◆ Action item: Each record that follows is to be reproduced verbatim.

◆ Data for analysis:

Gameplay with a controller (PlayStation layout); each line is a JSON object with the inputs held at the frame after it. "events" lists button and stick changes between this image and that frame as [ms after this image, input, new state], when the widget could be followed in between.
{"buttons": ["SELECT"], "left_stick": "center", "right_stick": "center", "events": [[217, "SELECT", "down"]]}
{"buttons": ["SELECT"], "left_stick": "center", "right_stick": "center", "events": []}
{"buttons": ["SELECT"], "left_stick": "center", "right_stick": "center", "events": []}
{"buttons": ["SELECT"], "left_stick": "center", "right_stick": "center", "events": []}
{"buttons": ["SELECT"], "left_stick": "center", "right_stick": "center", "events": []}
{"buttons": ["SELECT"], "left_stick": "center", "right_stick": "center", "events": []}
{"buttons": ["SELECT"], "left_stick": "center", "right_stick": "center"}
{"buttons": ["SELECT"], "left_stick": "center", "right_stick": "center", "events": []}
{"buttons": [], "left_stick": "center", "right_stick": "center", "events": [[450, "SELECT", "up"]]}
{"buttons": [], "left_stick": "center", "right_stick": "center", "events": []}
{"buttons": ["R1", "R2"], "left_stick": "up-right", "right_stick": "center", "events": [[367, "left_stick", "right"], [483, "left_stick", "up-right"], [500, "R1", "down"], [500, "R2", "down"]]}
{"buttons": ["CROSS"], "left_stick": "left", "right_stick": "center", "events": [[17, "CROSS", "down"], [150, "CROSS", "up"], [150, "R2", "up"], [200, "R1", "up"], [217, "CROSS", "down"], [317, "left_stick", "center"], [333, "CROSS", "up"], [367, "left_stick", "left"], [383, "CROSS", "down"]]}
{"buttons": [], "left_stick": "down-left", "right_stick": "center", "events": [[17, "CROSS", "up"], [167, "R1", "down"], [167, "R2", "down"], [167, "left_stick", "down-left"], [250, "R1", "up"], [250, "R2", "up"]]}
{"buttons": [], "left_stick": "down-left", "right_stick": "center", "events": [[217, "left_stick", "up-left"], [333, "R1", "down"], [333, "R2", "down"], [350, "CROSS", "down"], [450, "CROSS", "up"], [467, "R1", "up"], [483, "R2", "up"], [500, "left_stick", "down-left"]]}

◆ Result:
Gameplay with a controller (PlayStation layout); each line is a JSON object with the inputs held at the frame after it. "events" lists button and stick changes between this image and that frame as [ms after this image, input, new state], when the widget could be followed in between.
{"buttons": ["SELECT"], "left_stick": "center", "right_stick": "center", "events": [[217, "SELECT", "down"]]}
{"buttons": ["SELECT"], "left_stick": "center", "right_stick": "center", "events": []}
{"buttons": ["SELECT"], "left_stick": "center", "right_stick": "center", "events": []}
{"buttons": ["SELECT"], "left_stick": "center", "right_stick": "center", "events": []}
{"buttons": ["SELECT"], "left_stick": "center", "right_stick": "center", "events": []}
{"buttons": ["SELECT"], "left_stick": "center", "right_stick": "center", "events": []}
{"buttons": ["SELECT"], "left_stick": "center", "right_stick": "center"}
{"buttons": ["SELECT"], "left_stick": "center", "right_stick": "center", "events": []}
{"buttons": [], "left_stick": "center", "right_stick": "center", "events": [[450, "SELECT", "up"]]}
{"buttons": [], "left_stick": "center", "right_stick": "center", "events": []}
{"buttons": ["R1", "R2"], "left_stick": "up-right", "right_stick": "center", "events": [[367, "left_stick", "right"], [483, "left_stick", "up-right"], [500, "R1", "down"], [500, "R2", "down"]]}
{"buttons": ["CROSS"], "left_stick": "left", "right_stick": "center", "events": [[17, "CROSS", "down"], [150, "CROSS", "up"], [150, "R2", "up"], [200, "R1", "up"], [217, "CROSS", "down"], [317, "left_stick", "center"], [333, "CROSS", "up"], [367, "left_stick", "left"], [383, "CROSS", "down"]]}
{"buttons": [], "left_stick": "down-left", "right_stick": "center", "events": [[17, "CROSS", "up"], [167, "R1", "down"], [167, "R2", "down"], [167, "left_stick", "down-left"], [250, "R1", "up"], [250, "R2", "up"]]}
{"buttons": [], "left_stick": "down-left", "right_stick": "center", "events": [[217, "left_stick", "up-left"], [333, "R1", "down"], [333, "R2", "down"], [350, "CROSS", "down"], [450, "CROSS", "up"], [467, "R1", "up"], [483, "R2", "up"], [500, "left_stick", "down-left"]]}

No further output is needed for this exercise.